### Selected excerpt
BEGIN
But decades have passed. Promises have decayed. And Suleja remains structurally and symbolically abandoned.
Yes, there have been some recent developments: The Suleja Integrated Development Plan (SIDP) 2040, a collaboration between the Niger State Government and UN-Habitat, outlines a roadmap for inclusive urban renewal. Federal lawmakers have facilitated some road rehabilitations, and the Niger State Government has earmarked land for 200 housing units in the town. (Guardian Nigeria)
These steps are appreciated, but they are not enough.
Especially when juxtaposed with glaring failures like the Suleja International Market project, a multi-billion-naira endeavor awarded over six years ago. Despite an initial payment of ₦400 million, the site remains an abandoned promise. Traders were evicted and their stalls demolished between 2018 and 2019. Today, the project is a ghost site of bulldozed hope. (Sahara Reporters, Jan 26 & Mar 12, 2025)
This town deserves more than tokenism. It deserves restitution. Structural investment. National acknowledgment. Constitutional integration.
Mr. President, the responsibility now rests with you.
Your legacy in urban transformation is undeniable. Lagos, once chaotic and neglected, now stands as living proof of vision, discipline, and deliberate governance. You hold the political capital and moral authority to champion what others have ignored.
Let Suleja be more than a forgotten contributor. Let it become a national emblem of reconciliation.
Imagine this: a National Unity Memorial Park erected in Suleja to honor the communities that gave way for Abuja; a Federal University of Nigerian History and Nation-Building, offering diverse academic programs, but with a mandatory general studies course that teaches the true history of Suleja’s sacrifice and role in the creation of Abuja, ensuring that future generations of Nigerians, regardless of discipline, understand the roots of their capital.
Add to that a Living Museum chronicling the displacement, negotiation, and legacy of the capital relocation. Add to that the restoration of ancestral land titles, long stripped without adequate compensation; the resuscitation of the Suleja International Market, completed as a federal economic hub; and finally, constitutional and administrative reforms granting Suleja full integration as a special federal development zone.
END
### Exercises to complete
**1.** In the piece on Suleja, which two bodies collaborated on the Suleja Integrated Development Plan (SIDP) 2040?
**2.** Pick up the piece on Suleja after its final sentence and carry it forward.

### Extracted entries
BEGIN
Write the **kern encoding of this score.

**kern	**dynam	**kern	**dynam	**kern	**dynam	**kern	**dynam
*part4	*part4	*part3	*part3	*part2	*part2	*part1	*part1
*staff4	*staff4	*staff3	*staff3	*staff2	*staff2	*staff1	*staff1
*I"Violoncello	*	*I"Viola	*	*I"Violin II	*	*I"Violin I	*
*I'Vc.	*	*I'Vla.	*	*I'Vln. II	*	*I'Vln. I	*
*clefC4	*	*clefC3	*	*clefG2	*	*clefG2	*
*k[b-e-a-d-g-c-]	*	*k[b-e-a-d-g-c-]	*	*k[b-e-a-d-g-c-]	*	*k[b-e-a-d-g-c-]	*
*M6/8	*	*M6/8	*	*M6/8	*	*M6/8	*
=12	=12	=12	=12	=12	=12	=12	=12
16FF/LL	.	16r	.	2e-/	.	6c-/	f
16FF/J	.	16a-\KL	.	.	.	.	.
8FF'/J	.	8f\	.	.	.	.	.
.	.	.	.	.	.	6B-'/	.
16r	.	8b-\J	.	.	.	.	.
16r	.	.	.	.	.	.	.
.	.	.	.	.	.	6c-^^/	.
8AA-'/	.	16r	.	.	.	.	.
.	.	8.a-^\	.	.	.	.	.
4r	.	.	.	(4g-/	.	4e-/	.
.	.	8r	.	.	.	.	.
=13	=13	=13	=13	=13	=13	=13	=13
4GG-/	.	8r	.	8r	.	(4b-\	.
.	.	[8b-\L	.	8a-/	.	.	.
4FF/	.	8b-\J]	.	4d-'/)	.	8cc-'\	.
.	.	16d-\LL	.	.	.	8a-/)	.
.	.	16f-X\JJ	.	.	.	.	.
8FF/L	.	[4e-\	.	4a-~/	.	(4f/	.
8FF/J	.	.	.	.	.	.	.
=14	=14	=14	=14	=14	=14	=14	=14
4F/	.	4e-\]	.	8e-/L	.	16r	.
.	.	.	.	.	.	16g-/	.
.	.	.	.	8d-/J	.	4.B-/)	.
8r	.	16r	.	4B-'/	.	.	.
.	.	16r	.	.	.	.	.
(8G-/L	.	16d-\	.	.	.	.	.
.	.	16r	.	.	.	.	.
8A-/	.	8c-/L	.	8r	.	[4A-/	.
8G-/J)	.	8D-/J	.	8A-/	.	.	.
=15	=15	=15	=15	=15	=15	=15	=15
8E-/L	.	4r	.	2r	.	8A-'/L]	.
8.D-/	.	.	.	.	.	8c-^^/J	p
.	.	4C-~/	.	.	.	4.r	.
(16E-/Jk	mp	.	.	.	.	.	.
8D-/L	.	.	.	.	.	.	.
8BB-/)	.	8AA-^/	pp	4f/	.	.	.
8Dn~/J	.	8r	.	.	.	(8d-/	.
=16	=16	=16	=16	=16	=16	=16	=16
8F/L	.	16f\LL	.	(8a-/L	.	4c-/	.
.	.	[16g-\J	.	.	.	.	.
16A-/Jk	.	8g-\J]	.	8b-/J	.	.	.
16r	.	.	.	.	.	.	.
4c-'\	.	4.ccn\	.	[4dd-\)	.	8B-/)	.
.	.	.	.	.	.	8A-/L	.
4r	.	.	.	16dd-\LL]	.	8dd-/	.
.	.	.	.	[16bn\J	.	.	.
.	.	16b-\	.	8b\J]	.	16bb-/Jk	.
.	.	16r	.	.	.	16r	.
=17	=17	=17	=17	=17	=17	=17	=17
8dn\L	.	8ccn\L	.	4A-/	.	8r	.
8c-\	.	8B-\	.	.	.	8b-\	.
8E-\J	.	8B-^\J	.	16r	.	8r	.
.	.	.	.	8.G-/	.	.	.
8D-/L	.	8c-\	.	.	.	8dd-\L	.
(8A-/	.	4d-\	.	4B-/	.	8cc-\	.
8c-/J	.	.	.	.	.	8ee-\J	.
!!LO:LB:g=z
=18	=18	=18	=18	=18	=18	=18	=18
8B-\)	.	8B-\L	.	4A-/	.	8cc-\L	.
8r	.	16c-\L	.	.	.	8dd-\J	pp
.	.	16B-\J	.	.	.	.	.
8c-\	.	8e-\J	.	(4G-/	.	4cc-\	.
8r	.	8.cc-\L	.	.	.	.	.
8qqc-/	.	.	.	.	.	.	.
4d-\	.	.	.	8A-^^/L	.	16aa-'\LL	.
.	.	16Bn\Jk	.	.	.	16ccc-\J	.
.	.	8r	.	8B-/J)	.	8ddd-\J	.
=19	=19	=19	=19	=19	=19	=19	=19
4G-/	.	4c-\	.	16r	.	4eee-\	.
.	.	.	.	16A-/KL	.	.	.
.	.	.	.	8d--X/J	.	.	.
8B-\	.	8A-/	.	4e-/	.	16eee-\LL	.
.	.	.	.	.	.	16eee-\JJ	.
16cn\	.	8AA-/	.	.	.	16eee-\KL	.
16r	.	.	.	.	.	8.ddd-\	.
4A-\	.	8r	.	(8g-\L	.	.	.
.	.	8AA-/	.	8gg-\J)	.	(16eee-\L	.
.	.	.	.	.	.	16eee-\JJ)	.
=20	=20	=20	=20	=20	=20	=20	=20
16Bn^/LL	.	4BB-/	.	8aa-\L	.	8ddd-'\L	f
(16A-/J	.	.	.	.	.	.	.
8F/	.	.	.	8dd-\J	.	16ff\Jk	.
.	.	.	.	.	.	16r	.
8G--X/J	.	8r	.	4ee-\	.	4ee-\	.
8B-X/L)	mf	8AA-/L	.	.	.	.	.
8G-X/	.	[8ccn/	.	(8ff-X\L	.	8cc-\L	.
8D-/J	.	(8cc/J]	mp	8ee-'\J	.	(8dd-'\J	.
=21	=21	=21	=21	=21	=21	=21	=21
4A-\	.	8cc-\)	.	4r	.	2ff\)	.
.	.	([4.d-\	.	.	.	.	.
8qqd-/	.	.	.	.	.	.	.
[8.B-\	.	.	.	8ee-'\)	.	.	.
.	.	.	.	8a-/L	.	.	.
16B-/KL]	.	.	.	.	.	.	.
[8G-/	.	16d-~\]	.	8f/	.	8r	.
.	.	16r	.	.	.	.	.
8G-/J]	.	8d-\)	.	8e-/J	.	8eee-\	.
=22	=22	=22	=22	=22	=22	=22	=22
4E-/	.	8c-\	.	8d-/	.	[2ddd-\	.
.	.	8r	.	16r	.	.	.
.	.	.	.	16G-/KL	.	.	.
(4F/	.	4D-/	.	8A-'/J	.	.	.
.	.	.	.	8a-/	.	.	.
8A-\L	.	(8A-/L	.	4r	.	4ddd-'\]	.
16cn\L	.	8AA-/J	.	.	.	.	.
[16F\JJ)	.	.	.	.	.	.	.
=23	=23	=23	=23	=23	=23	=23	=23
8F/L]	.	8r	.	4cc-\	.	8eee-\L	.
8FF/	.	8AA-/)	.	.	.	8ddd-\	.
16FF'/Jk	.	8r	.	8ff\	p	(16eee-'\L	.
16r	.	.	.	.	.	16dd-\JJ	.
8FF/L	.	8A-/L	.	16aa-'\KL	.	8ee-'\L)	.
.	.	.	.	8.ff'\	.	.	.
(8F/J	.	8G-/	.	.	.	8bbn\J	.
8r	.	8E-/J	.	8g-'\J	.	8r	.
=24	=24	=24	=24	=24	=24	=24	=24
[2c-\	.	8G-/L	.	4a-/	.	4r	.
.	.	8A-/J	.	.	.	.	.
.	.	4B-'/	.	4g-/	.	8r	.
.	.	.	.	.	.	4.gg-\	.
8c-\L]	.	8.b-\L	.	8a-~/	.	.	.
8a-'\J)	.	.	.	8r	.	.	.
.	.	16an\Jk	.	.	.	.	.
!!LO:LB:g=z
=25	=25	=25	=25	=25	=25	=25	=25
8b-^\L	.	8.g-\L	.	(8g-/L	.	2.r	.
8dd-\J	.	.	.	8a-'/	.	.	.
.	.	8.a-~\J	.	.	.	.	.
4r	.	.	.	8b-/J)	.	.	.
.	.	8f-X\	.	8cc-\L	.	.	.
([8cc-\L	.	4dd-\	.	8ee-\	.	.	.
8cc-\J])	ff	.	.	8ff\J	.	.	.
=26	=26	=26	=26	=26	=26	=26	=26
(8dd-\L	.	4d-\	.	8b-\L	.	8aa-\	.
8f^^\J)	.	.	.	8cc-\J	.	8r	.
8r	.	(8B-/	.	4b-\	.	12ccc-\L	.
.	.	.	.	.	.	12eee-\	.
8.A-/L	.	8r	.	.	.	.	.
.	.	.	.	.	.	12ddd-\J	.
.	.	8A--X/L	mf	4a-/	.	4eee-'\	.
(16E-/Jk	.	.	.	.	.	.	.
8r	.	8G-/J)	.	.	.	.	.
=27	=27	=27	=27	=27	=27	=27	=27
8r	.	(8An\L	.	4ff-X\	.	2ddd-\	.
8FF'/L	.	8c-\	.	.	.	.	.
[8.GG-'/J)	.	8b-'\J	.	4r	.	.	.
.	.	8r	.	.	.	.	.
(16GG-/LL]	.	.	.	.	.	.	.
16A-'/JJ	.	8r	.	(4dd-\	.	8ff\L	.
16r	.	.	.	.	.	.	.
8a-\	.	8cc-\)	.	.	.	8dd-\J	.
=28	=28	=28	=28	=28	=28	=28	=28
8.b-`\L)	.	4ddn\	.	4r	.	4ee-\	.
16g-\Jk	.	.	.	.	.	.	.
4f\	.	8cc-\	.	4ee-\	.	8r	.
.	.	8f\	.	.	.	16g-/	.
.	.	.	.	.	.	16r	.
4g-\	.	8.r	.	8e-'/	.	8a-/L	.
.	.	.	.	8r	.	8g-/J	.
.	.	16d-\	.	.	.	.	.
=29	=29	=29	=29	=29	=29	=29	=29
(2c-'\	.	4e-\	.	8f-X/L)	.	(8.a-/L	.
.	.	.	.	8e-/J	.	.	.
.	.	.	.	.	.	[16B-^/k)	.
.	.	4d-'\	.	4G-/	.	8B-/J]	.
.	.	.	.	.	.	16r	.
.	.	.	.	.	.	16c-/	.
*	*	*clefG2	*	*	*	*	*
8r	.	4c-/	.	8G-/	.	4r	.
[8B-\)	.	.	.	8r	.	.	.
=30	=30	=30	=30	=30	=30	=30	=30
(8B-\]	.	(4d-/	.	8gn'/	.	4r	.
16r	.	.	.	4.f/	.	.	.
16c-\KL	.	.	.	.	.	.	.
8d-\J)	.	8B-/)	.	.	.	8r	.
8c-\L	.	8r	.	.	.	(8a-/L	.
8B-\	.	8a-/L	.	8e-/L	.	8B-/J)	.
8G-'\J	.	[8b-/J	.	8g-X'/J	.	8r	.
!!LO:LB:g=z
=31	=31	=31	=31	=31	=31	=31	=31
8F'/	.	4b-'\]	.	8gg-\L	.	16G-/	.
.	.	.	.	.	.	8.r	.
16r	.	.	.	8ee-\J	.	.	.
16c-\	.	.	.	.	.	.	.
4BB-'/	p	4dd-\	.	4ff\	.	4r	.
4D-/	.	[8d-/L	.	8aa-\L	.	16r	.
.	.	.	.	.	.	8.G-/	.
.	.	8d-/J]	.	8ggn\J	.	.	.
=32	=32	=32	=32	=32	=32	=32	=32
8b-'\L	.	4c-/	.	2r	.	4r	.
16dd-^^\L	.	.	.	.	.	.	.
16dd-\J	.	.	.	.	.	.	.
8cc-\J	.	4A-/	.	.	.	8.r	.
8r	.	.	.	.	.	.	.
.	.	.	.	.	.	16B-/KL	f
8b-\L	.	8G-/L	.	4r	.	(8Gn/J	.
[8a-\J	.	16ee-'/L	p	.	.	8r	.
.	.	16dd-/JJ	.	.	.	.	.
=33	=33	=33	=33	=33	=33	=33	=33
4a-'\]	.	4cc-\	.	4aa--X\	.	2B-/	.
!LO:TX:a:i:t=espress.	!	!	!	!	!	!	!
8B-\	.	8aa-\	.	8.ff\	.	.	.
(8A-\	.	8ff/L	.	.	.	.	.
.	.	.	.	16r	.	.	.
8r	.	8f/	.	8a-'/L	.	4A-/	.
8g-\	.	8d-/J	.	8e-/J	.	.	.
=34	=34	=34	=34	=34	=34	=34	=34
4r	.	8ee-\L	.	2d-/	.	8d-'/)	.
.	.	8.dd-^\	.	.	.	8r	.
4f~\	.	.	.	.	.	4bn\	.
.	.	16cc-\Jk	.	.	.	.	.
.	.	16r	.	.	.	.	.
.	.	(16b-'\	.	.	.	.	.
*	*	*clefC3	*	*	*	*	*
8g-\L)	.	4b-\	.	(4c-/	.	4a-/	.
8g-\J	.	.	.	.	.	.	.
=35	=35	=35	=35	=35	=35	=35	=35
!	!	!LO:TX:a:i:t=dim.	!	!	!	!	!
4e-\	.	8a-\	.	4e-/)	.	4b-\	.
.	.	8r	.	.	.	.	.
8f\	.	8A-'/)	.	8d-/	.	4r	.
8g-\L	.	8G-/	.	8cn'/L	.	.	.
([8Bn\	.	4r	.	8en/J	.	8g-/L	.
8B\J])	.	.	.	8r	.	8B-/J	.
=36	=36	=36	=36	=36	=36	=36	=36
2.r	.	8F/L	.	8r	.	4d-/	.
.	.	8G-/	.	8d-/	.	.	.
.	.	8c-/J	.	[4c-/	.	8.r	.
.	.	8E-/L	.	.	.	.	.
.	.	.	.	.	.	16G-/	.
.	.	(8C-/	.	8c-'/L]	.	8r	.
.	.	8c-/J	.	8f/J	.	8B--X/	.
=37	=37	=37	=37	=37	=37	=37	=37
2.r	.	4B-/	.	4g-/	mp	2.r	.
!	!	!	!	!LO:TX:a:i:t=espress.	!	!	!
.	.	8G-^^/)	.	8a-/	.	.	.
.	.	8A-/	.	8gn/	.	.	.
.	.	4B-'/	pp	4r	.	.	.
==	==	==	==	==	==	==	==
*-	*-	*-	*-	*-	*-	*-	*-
END
### Written answers
**1.** The Niger State Government and UN-Habitat

**2.**
This is not populist sentiment. This is what visionary leadership looks like.
If Nigeria could take so much from one community to forge its future, then it must summon the courage to give something back.
Precedents abound. Germany rebuilt Dresden to honor war losses. South Africa transformed Robben Island into a memory site of moral reckoning. Post-civil rights America invested in historically neglected Black communities.
It is now Nigeria’s turn to honor its displaced past.
Let the National Assembly sponsor a Suleja Recognition and Restitution Bill—a legislative instrument to formally enshrine Suleja’s historical contribution and mandate restorative development. Let Niger State initiate a Suleja Regeneration Masterplan, designed to reposition the town not as a periphery of Abuja, but as a nucleus of economic, cultural, and political relevance. But above all, let the President of the Federal Republic of Nigeria issue a Presidential Proclamation, affirming Suleja’s role in the making of Nigeria’s capital and outlining a concrete development agenda.
This is what visionary leadership demands.
Suleja is not asking for pity. It is asking for perspective. For justice. For a rightful place in the very narrative it helped to shape.
Mr. President, to honor Suleja is to reaffirm Nigeria’s conscience. It is to prove that this republic remembers. That it repays.
Let your name be etched into Suleja’s rebirth – not as a fleeting dignitary, but as a restorer of broken promises. Not as a spectator of delay, but as a president who made redress his signature.
The people are watching. So is posterity.
Let Suleja rise—not as an afterthought, but as a front-runner. Not as a casualty of ambition, but as a cornerstone of the Nigerian dream.
History has opened the door. You must now walk through it.